Depois de selecionado o que os alunos precisam aprender e sabendo quais são os interesses deles, o educador define quais são os temas, os problemas, as questões relacionadas às aprendizagens que considera essenciais e que podem ser exploradas nas aulas, e quais conteúdos precisam ser ensinados.
Por fim, o professor decide como desafiar a turma – pode ser apresentando uma linguagem de programação ou um determinado recurso físico, ou ainda deixar a escolha livre, sugerindo para que explorem seu potencial, pedindo que investiguem como solucionar ou minimizar um problema da comunidade local, construindo algo que possa ser compartilhado na sociedade e se relacione com a temática estudada…
Assim, ele faz a integração curricular: usa a criatividade dos alunos – e dele mesmo – para tornar a aprendizagem e o ensino de temas como leitura e escrita e geometria, mais interessantes e engajadores.
Scratch impulsiona aprendizagem da leitura e da escrita
Luciene Mára de Lima é professora de uma turma de 4º ano na rede municipal de Jaguariúna e faz parte do Programa Escolas Criativas, promovido pela RBAC. Ela apostou na integração curricular para, junto com a turma, superar problemas de alfabetização de alguns alunos.
Depois do período de fechamento das escolas provocado pela pandemia, ela recebeu muitos alunos de 4º ano que ainda não sabiam ler e escrever como é esperado para essa fase da escolaridade.
Antes mesmo de pensar em recorrer a atividades clássicas, como ditado, escrita em duplas e leitura coletiva, Luciene se propôs a escutar os alunos para conhecer as preferências deles sobre a escola. Descobriu que gostavam do parque, da merenda, dos amigos, de jogar e brincar. E as crianças disseram ser chato terem de ficar sentadas, escrevendo, lendo.

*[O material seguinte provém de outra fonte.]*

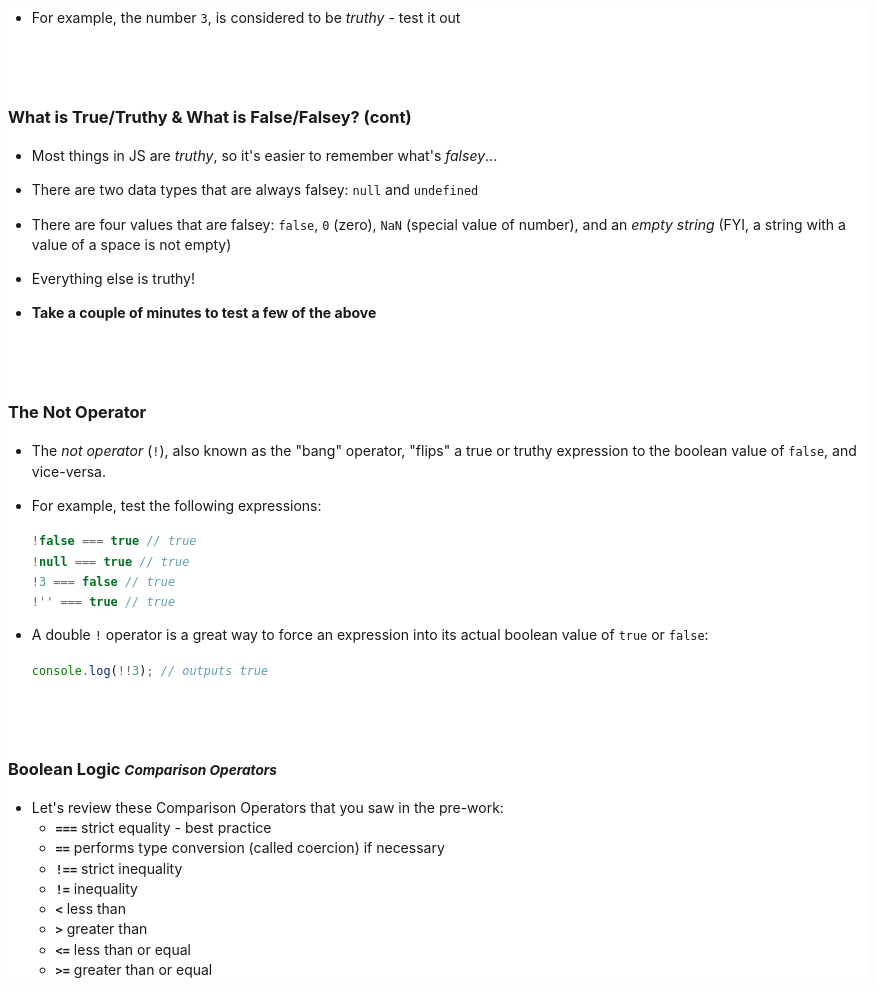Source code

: - For example, the number `3`, is considered to be _truthy_ - test it out

<br>
<br>
  

  
### What is True/Truthy & What is False/Falsey? (cont)

- Most things in JS are _truthy_, so it's easier to remember what's _falsey_...

- There are two data types that are always falsey:   `null` and `undefined`

- There are four values that are falsey:   `false`, `0` (zero), `NaN` (special value of number), and an _empty string_ (FYI, a string with a value of a space is not empty)

- Everything else is truthy!

- **Take a couple of minutes to test a few of the above**

<br>
<br>

  
### The Not Operator

- The _not operator_ (`!`), also known as the "bang" operator, "flips" a true or truthy expression to the boolean value of `false`, and vice-versa.  

- For example, test the following expressions:

	```javascript
	!false === true // true
	!null === true // true
	!3 === false // true
	!'' === true // true
	```

- A double `!` operator is a great way to force an expression into its actual boolean value of `true` or `false`:

	```javascript
	console.log(!!3); // outputs true
	```

<br>
<br>

### Boolean Logic   <small><em>Comparison Operators</em></small>

- Let's review these Comparison Operators that you saw in the pre-work:
	- **`===`** strict equality - best practice
	- **`==`** performs type conversion (called coercion) if necessary
	- **`!==`** strict inequality
	- **`!=`** inequality
	- **`<`** less than
	- **`>`** greater than
	- **`<=`** less than or equal
	- **`>=`** greater than or equal
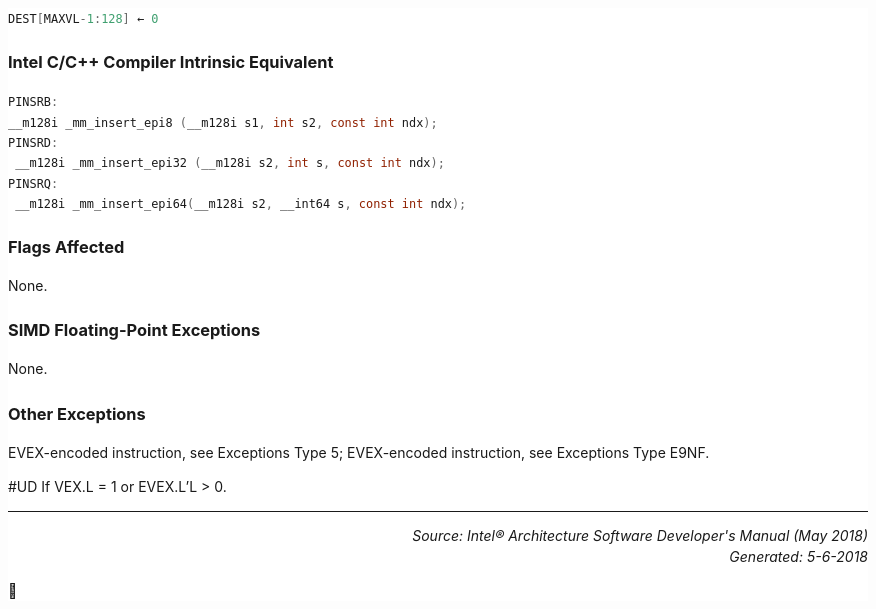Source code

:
 ```java
DEST[MAXVL-1:128] ← 0
```
### Intel C/C++ Compiler Intrinsic Equivalent
```c
PINSRB: 
__m128i _mm_insert_epi8 (__m128i s1, int s2, const int ndx);
PINSRD:
 __m128i _mm_insert_epi32 (__m128i s2, int s, const int ndx);
PINSRQ:
 __m128i _mm_insert_epi64(__m128i s2, __int64 s, const int ndx);
```
### Flags Affected

None.

### SIMD Floating-Point Exceptions

None.

### Other Exceptions

EVEX-encoded instruction, see Exceptions Type 5;
EVEX-encoded instruction, see Exceptions Type E9NF.
<p>#UD
If VEX.L = 1 or EVEX.L’L > 0.

 --- 
<p align="right"><i>Source: Intel® Architecture Software Developer's Manual (May 2018)<br>Generated: 5-6-2018</i></p>

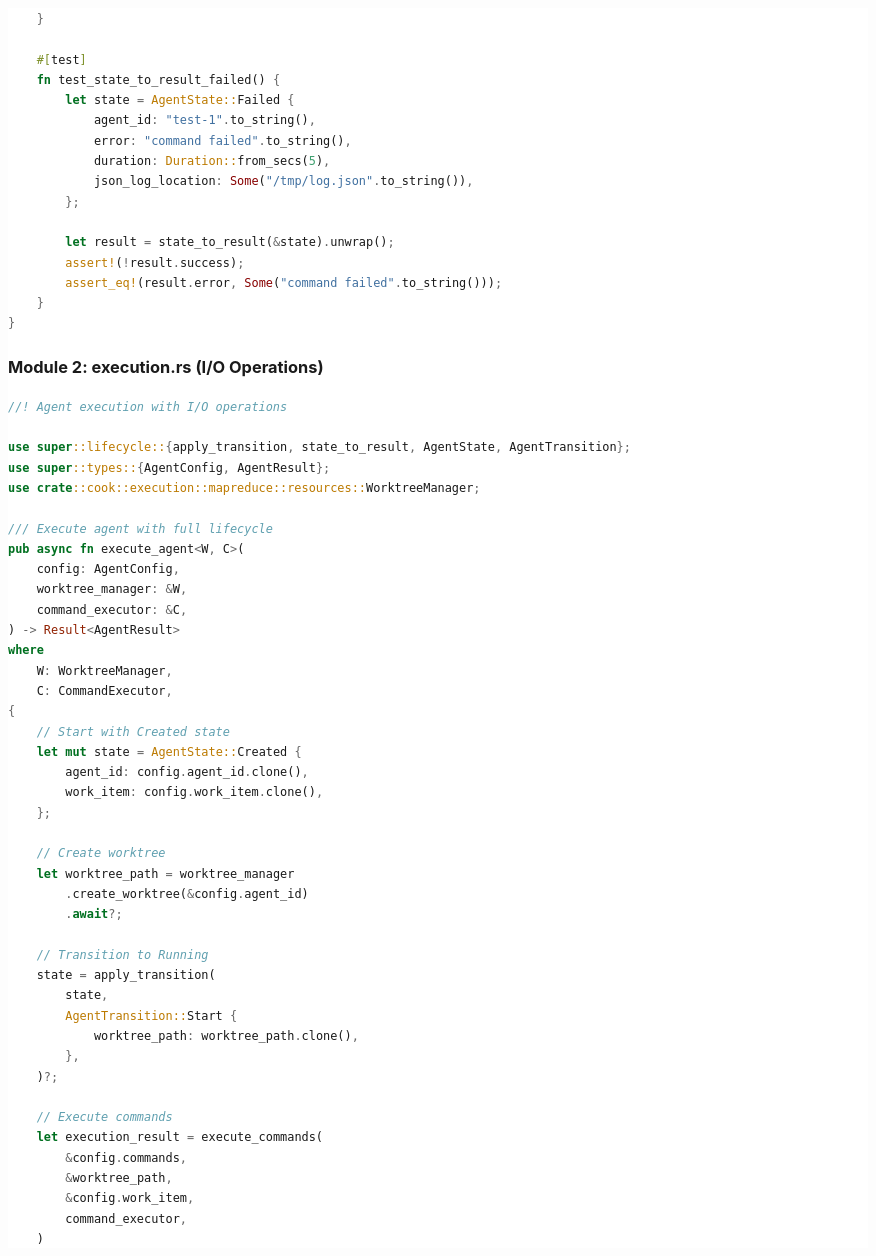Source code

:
```rust
    }

    #[test]
    fn test_state_to_result_failed() {
        let state = AgentState::Failed {
            agent_id: "test-1".to_string(),
            error: "command failed".to_string(),
            duration: Duration::from_secs(5),
            json_log_location: Some("/tmp/log.json".to_string()),
        };

        let result = state_to_result(&state).unwrap();
        assert!(!result.success);
        assert_eq!(result.error, Some("command failed".to_string()));
    }
}
```

### Module 2: execution.rs (I/O Operations)

```rust
//! Agent execution with I/O operations

use super::lifecycle::{apply_transition, state_to_result, AgentState, AgentTransition};
use super::types::{AgentConfig, AgentResult};
use crate::cook::execution::mapreduce::resources::WorktreeManager;

/// Execute agent with full lifecycle
pub async fn execute_agent<W, C>(
    config: AgentConfig,
    worktree_manager: &W,
    command_executor: &C,
) -> Result<AgentResult>
where
    W: WorktreeManager,
    C: CommandExecutor,
{
    // Start with Created state
    let mut state = AgentState::Created {
        agent_id: config.agent_id.clone(),
        work_item: config.work_item.clone(),
    };

    // Create worktree
    let worktree_path = worktree_manager
        .create_worktree(&config.agent_id)
        .await?;

    // Transition to Running
    state = apply_transition(
        state,
        AgentTransition::Start {
            worktree_path: worktree_path.clone(),
        },
    )?;

    // Execute commands
    let execution_result = execute_commands(
        &config.commands,
        &worktree_path,
        &config.work_item,
        command_executor,
    )
```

Conhecendo o perfil da turma, a professora então decidiu levar os estudantes para o laboratório de informática da escola para apresentar a eles o Scratch, uma linguagem de programação gratuita para criar animações, jogos e histórias interativas, por meio da programação em blocos. É possível acessá-lo de forma on-line ou offline, fazendo download para o computador ou tablet.
As crianças, como Luciene previa, adoraram o Scratch e logo quiseram começar a desbravar as possibilidades. Mas para tal, era preciso saber ler. Estava dado o desafio: aprender a ler para usar o Scratch, algo que a turma tanto queria. Para apoiar os alunos, a professora sugeriu que deixassem uma aba do Google para descobrir como se escrevem algumas palavras e pesquisar em vídeos como criar o que desejassem.
Com a supervisão e orientações da parte dela e trabalho colaborativo em pares e liberdade criativa da parte dos alunos, quem ainda não estava alfabetizado passou a ler e escrever com competência e autonomia no fim do primeiro semestre. Uma dessas crianças, que no início do ano letivo tinha pouco interesse em ir à escola, passou a dizer que não poderia faltar mais às aulas e se tornou monitor de Scratch da turma. “Inseri o Scratch em minhas aulas não para ensinar linguagem de programação, mas sim para desafiar os alunos a aprenderem muitas coisas, inclusive a ler e escrever”, conta a professora.